The numbers are clear. The average cost per kilowatt hour for residential electric service in Puerto Rico averages between 26 and 29 cents per hour. The average across the United States is 11.9 cents per hour. Only Hawaii (37 cents) and the US Virgin Islands have a higher rate, the latter at a staggering 47 cents.
Puerto Rico and the US Virgin Islands provide electricity based primarily on good old fashioned oil, as do the Hawaiian Islands. All three are looking at or actively developing alternatives, including solar, natural gas, and local collaboration — sharing electricity via a Caribbean electric grid. All three also have another thing in common: no nuclear power plants.
In Hawaii, the state constitution prohibits the use of nuclear power plants in article 11 section 8. Puerto Rico, on the other hand, did try to experiment with nuclear power at one point in the 1970’s, but the experiment was small and short lived.
The result of high electricity costs is higher water costs, since the production of potable water requires electricity. This in turn makes doing business harder at the small business level, just as it is a significant cost issue on the manufacturing and large corporation scale. Inevitably, that also drives up consumer prices.
Why would you move your company or open a major office in Puerto Rico if you have to pay more than double the cost for electricity and water, not to mention the slew of labor laws, rules, and regulations that burden all business on the island — but I digress.
With the recent unrest in Syria and Egypt and with Iraq, Iran, and terror groups threatening the Saudi ruling family, oil remains a volatile commodity. One major incident in the Gulf States could drive oil prices and thus electricity in these three jurisdictions even higher.
While there have been significant advances in natural gas, solar, wind, and fuel cell technology, none have achieved the ability to provide more constant, stable electricity than nuclear. So why is there the endless opposition to the use of nuclear power? Two answers seem to be constant: fear and nuclear fuel.
The industry had almost completely overcome the fear caused by the Three Mile Island incident and Chernobyl when Fukushima happened. What happened in Fukushima was a major earthquake followed by a catastrophic 10-meter tsunami. While one could argue that the plant should have been built better to resist this kind of incident, the fact remains that Fukushima was a natural disaster first.
Nuclear fuel, on the other hand, is a major problem. Once the fuel has been used, it must either be stored permanently or recycled. Both require transport of the fuel, which has met great opposition, given fears of terrorist attacks and accidents.
Nuclear power offers emission free electricity, unlike oil and coal — but it is also expensive at the beginning to establish. However, it is part of the original plan in A Puerto Rican Manifesto to develop the island’s economy. The question is how to establish it in a way that considers disasters like the Japanese earthquake and tsunami and deals with the issue of nuclear fuel storage, while considering initial costs.
It does not appear too difficult a task to overcome. Major corporations that design and build nuclear power plants have decades of experience and history to rely on in developing a power plant for Puerto Rico — one that would take into account the very real risk of major earthquakes and tsunamis.
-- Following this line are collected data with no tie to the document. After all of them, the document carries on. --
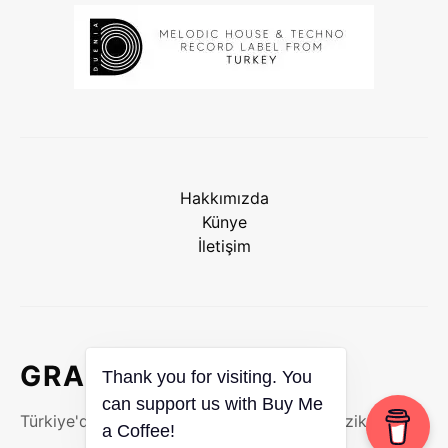
Hakkımızda
Künye
İletişim
GRAUU
Thank you for visiting. You
Türkiye'de Elektronik Müzik, DJ & Dans Müzikleri
can support us with Buy Me
a Coffee!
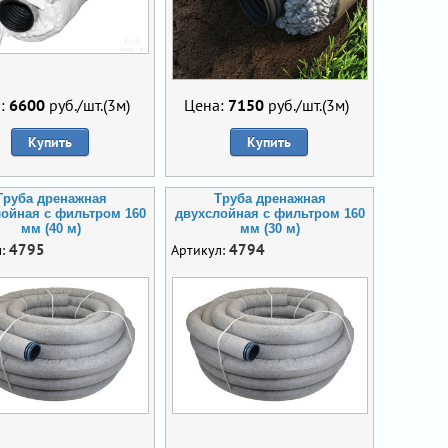
:
6600
руб./шт.(3м)
Цена:
7150
руб./шт.(3м)
Купить
Купить
Труба дренажная
Труба дренажная
ойная с фильтром 160
двухслойная с фильтром 160
мм (40 м)
мм (30 м)
4795
4794
л:
Артикул:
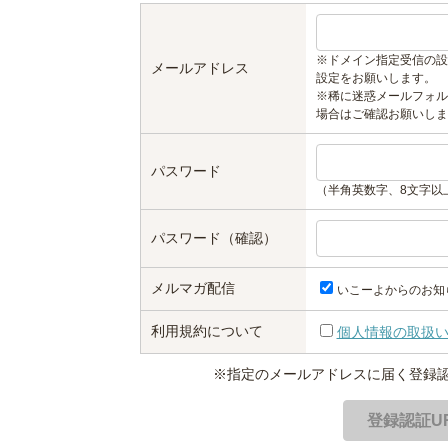
※ドメイン指定受信の設
メールアドレス
設定をお願いします。
※稀に迷惑メールフォル
場合はご確認お願いしま
パスワード
（半角英数字、8文字以
パスワード（確認）
メルマガ配信
いこーよからのお知
利用規約について
個人情報の取扱
※指定のメールアドレスに届く登録認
It may even be possible to negotiate a proposal that would privatize the electrical system based on nuclear power, with electricity rates established before construction would even begin.
Storage of fuel would have to be onsite or near site, as it is in most plants in the United States, with the ability to transport the waste containment units to the ocean for shipment. Otherwise, the fuel would necessitate the construction of a fuel recycling plant on the island, which would allow for additional sources of revenue. The site of the plant and its elevation above sea level would be chosen to minimize the risk of natural disasters.
One could mitigate the initial costs by guaranteeing collections on a portion of revenues in exchange for the development company assuming part or all of the initial cost of design and construction. The establishment of a grid for the Caribbean, based on this plant, would also be an additional source of revenue for the new country.
Despite the fear and loathing of nuclear power, it has provided a stable, low-cost electrical power system and — outside of Chernobyl and Fukushima — has done so safely. Nothing goes without risk, but we must balance the risk and reward when looking forward to a prosperous future.